Tuesday, November 16, 2010

Improved Sanitation Could Prevent More than 2 Million Child Deaths a Year

A new series of studies on sanitation reveals that unsafe sanitation and drinking water results in nearly 20 percent of all child deaths in the world and at least 7 percent of disease across the world. The studies, published in the Public Library of Science (PLoS) Medicine Journal, found that this year 2.6 billion people, including over one billion children, lack basic sanitation, two-thirds of which live in Asia and sub-Saharan Africa. Furthermore, at any given time nearly half of the urban populations of Africa, Asia, and Latin America have a disease linked to poor sanitation and hygiene.
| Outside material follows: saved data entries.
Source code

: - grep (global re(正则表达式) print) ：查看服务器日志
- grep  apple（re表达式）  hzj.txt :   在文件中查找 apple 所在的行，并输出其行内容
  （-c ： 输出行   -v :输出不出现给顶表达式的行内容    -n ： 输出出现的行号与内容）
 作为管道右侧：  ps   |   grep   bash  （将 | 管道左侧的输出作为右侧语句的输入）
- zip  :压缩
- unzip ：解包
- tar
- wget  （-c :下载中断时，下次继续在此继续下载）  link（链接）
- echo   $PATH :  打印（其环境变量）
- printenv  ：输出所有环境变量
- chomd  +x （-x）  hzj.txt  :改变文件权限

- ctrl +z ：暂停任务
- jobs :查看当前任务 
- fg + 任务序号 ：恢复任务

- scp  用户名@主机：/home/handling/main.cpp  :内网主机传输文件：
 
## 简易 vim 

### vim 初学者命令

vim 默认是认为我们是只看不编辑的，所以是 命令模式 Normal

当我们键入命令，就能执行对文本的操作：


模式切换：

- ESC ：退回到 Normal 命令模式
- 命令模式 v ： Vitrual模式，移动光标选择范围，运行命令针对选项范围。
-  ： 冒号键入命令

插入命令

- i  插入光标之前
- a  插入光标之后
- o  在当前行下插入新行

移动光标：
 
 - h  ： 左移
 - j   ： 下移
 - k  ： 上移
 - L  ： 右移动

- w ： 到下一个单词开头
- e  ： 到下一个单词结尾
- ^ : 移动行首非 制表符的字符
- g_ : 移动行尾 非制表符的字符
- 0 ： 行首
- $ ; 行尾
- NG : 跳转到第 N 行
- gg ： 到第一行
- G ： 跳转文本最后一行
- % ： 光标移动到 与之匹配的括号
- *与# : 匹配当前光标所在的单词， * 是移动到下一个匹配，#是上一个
The progress to improve access to better sanitation has been slow due to lack of national policies that establish clear institutional responsibilities, and population growth in urban areas of developing countries. Despite these constraints, international donors, United Nations agencies, and developing country governments can reduce this global disease burden. The Millennium Development Goal sanitation target calls for the amount of people living without access to safe drinking water and adequate sanitation to be halved by 2015 from levels in 2000.

Although the main goal of improving sanitation is health, there are also social and economic benefits. Some of the main motivators for sanitation adoption among householders in developing countries are spurred by the desire for privacy, wanting to be modern, and avoiding embarrassment. In addition, for women, household sanitation reduces the risk of rape or attack when using public latrines, and for girls, school sanitation facilities results in fewer days missed from school due to staying at home during menstruation.

The economic benefits of improved sanitation could save some $7 billion dollars per year in health care costs and attribute to greater overall GDP due to a greater number of deaths averted. Furthermore, there would be fewer days lost at work or school due to illness or caring for an ill relative. The cost-benefit ratios of achieving the MDG sanitation target shows that every one dollar spent on sanitation generates about ten dollars worth of economic benefit, mainly by gains in productivity from not being ill.
The involvement of international policy is crucial to accelerating the achievement of universal access to safe drinking water, improved sanitation and hygiene. Paul Hunter, a leader of one of the PLoS studies, writes, “We know enough now about the importance of improved water supply, sanitation, and hygiene ... to consider universal access to these services to be an urgent imperative."